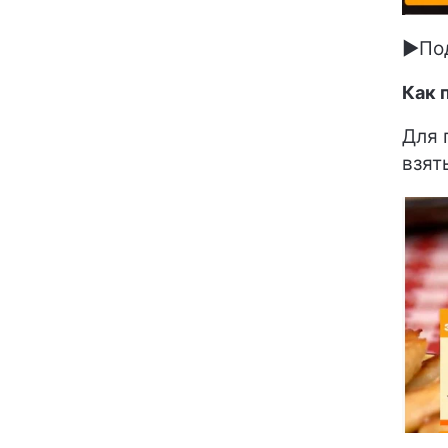
►Под
Как 
Для 
взят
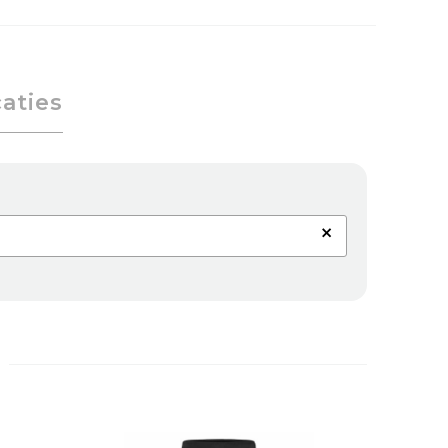
caties
×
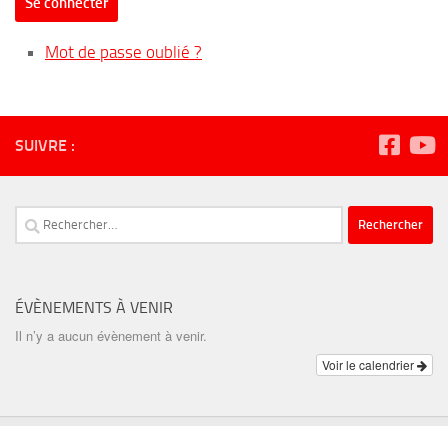
Se connecter
Mot de passe oublié ?
SUIVRE :
Rechercher :
ÉVÈNEMENTS À VENIR
Il n’y a aucun évènement à venir.
Voir le calendrier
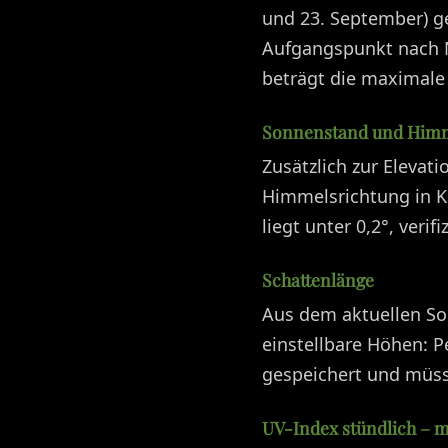
und 23. September) g
Aufgangspunkt nach N
beträgt die maximale 
Sonnenstand und Himm
Zusätzlich zur Elevat
Himmelsrichtung in K
liegt unter 0,2°, verif
Schattenlänge
Aus dem aktuellen Son
einstellbare Höhen: P
gespeichert und müss
UV-Index stündlich – mi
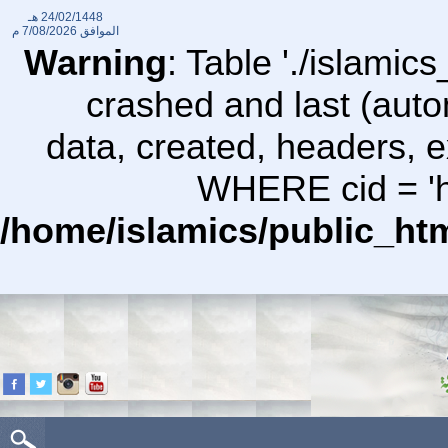
24/02/1448 هـ
الموافق
7/08/2026 م
Warning
: Table './islami
crashed and last (auto
data, created, headers,
WHERE cid = 'ht
/home/islamics/public_ht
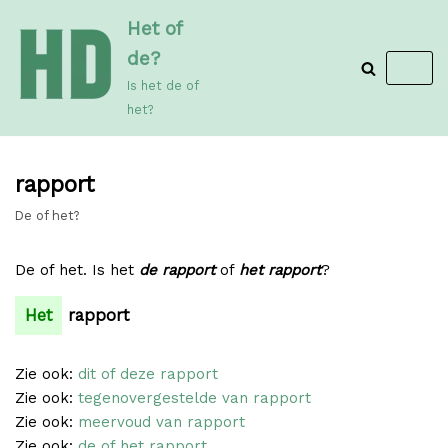
Meteen
Het of
naar
de?
de
Is het de of
inhoud
het?
rapport
De of het?
De of het. Is het
de rapport
of
het rapport
?
Het
rapport
Zie ook:
dit of deze rapport
Zie ook:
tegenovergestelde van rapport
Zie ook:
meervoud van rapport
Zie ook:
de of het rapport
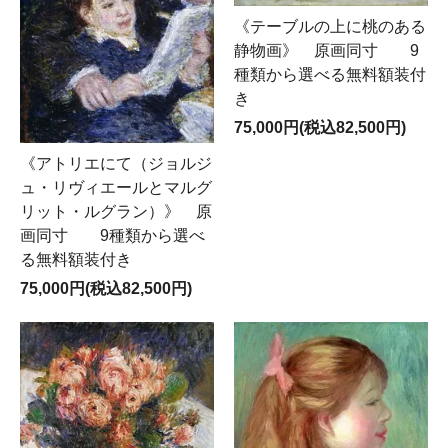
《テーブルの上に桃のある
静物画》 原画同寸 9
種類から選べる無料額装付
き
75,000円(税込82,500円)
《アトリエにて（ジョルジ
ュ・リヴィエールとマルグ
リット・ルグラン）》 原
画同寸 9種類から選べ
る無料額装付き
75,000円(税込82,500円)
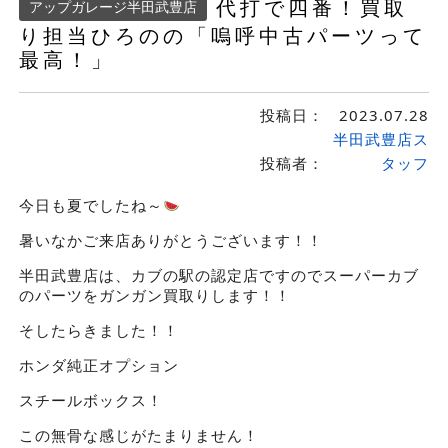
代打で四番！買取
アップガレージ半田武豊店
り担当ひろのの「嗚呼中古パーツって
最高！」
投稿日：
2023.07.28
半田武豊店ス
投稿者：
タッフ
今日も夏でしたね～
暑いなかご来店ありがとうございます！！
半田武豊店は、カブの駅の認定店ですのでスーパーカブ
のパーツをガンガン買取りします！！
そしたらきました！！
ホンダ純正オプション
スチールボックス！
この無骨な感じがたまりません！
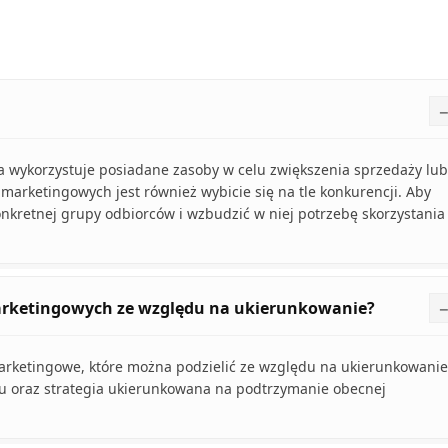
a wykorzystuje posiadane zasoby w celu zwiększenia sprzedaży lub
marketingowych jest również wybicie się na tle konkurencji. Aby
nkretnej grupy odbiorców i wzbudzić w niej potrzebę skorzystania
marketingowych ze względu na ukierunkowanie?
marketingowe, które można podzielić ze względu na ukierunkowanie
ku oraz strategia ukierunkowana na podtrzymanie obecnej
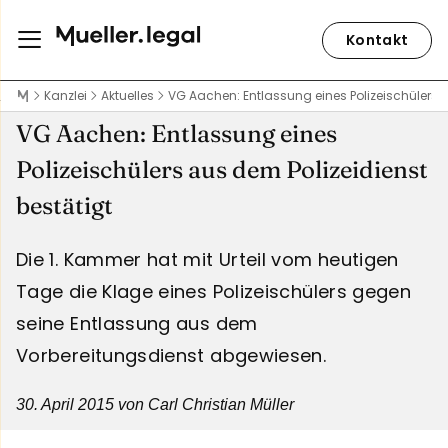
Kontakt
Kanzlei
Aktuelles
VG Aachen: Entlassung eines Polizeischülers a
VG Aachen: Entlassung eines
Polizeischülers aus dem Polizeidienst
bestätigt
Die 1. Kammer hat mit Urteil vom heutigen
Tage die Klage eines Polizeischülers gegen
seine Entlassung aus dem
Vorbereitungsdienst abgewiesen.
30. April 2015
von Carl Christian Müller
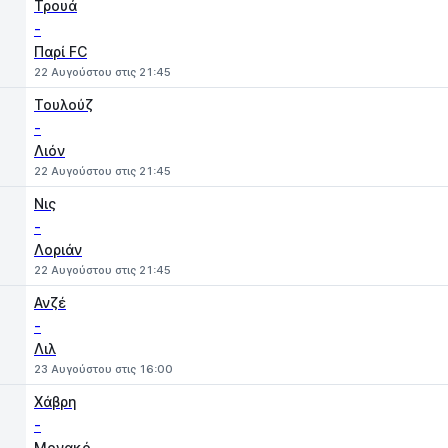
Τρουά
-
Παρί FC
22 Αυγούστου στις 21:45
Τουλούζ
-
Λιόν
22 Αυγούστου στις 21:45
Νις
-
Λοριάν
22 Αυγούστου στις 21:45
Ανζέ
-
Λιλ
23 Αυγούστου στις 16:00
Χάβρη
-
Μονακό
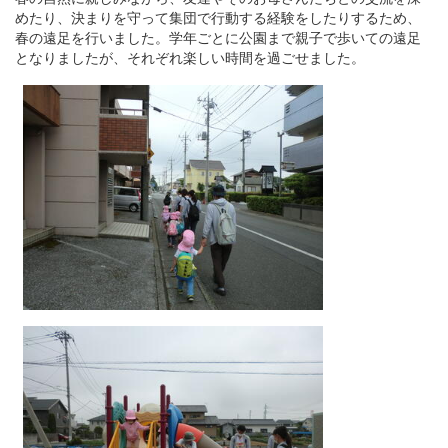
めたり、決まりを守って集団で行動する経験をしたりするため、
春の遠足を行いました。学年ごとに公園まで親子で歩いての遠足
となりましたが、それぞれ楽しい時間を過ごせました。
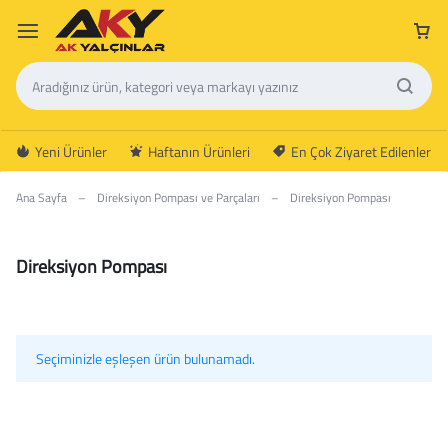
Yeni Ürünler
Haftanın Ürünleri
En Çok Ziyaret Edilenler
Ana Sayfa
–
Direksiyon Pompası ve Parçaları
–
Direksiyon Pompası
Direksiyon Pompası
Seçiminizle eşleşen ürün bulunamadı.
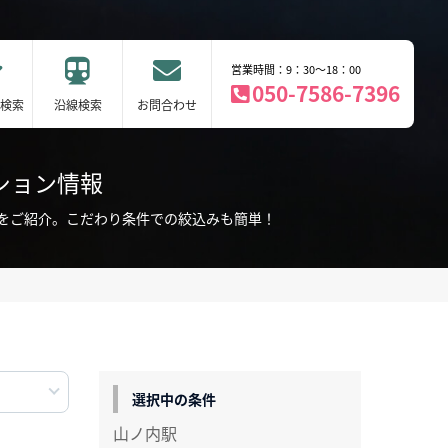
営業時間：9：30～18：00
050-7586-7396
検索
沿線検索
お問合わせ
ション情報
をご紹介。こだわり条件での絞込みも簡単！
選択中の条件
山ノ内駅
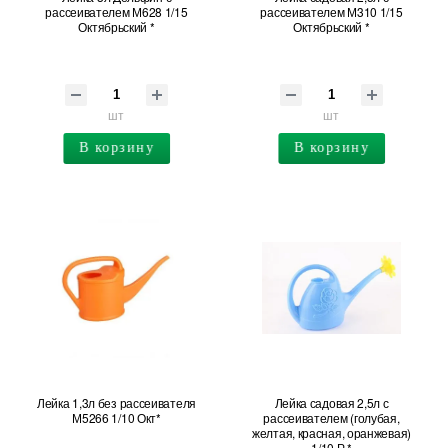
рассеивателем М628 1/15
рассеивателем М310 1/15
Октябрьский *
Октябрьский *
шт
шт
В корзину
В корзину
Лейка 1,3л без рассеивателя
Лейка садовая 2,5л с
М5266 1/10 Окт*
рассеивателем (голубая,
желтая, красная, оранжевая)
1/10 Р *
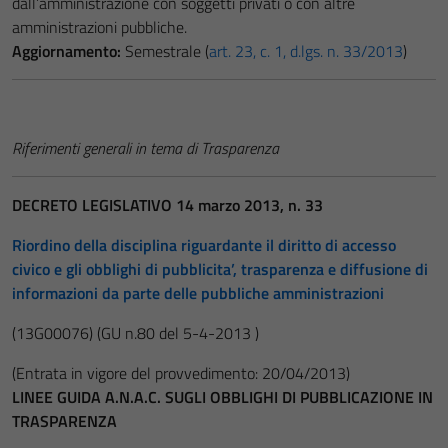
dall’amministrazione con soggetti privati o con altre
amministrazioni pubbliche.
Aggiornamento:
Semestrale (
art. 23, c. 1, d.lgs. n. 33/2013
)
Riferimenti generali in tema di Trasparenza
DECRETO LEGISLATIVO 14 marzo 2013, n. 33
Riordino della disciplina riguardante il diritto di accesso
civico e gli obblighi di pubblicita’, trasparenza e diffusione di
informazioni da parte delle pubbliche amministrazioni
(13G00076)
(GU n.80 del 5-4-2013 )
(Entrata in vigore del provvedimento: 20/04/2013)
LINEE GUIDA A.N.A.C. SUGLI OBBLIGHI DI PUBBLICAZIONE IN
TRASPARENZA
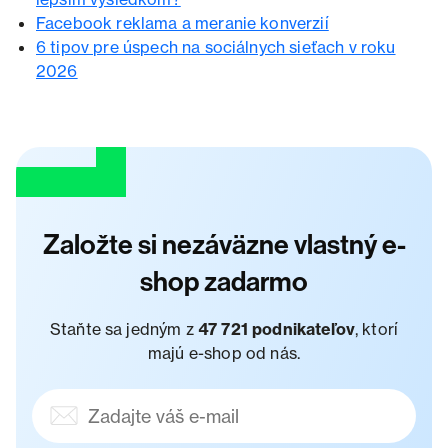
Facebook reklama a meranie konverzií
6 tipov pre úspech na sociálnych sieťach v roku
2026
Založte si nezáväzne vlastný e-
shop zadarmo
Staňte sa jedným z
47 721 podnikateľov
, ktorí
majú e-shop od nás.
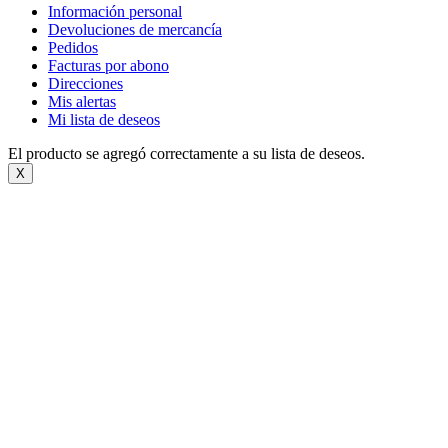
Información personal
Devoluciones de mercancía
Pedidos
Facturas por abono
Direcciones
Mis alertas
Mi lista de deseos
El producto se agregó correctamente a su lista de deseos.
X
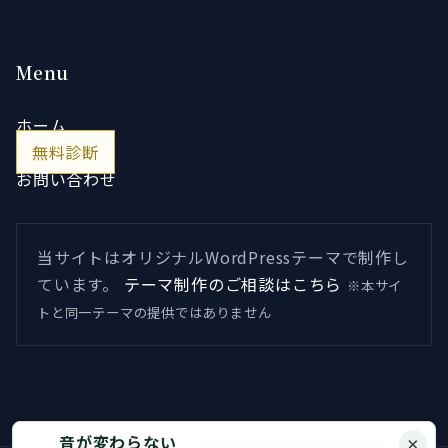
Menu
ホーム
無料診断
お問い合わせ
当サイトはオリジナルWordPressテーマで制作し
ています。
テーマ制作のご相談はこちら
※本サイ
トと同一テーマの提供ではありません
音が変わらない
×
------------
Filter the records above and return every line that holds the word "рассеивателем".

рассеивателем М628 1/15
рассеивателем М310 1/15
рассеивателем (голубая,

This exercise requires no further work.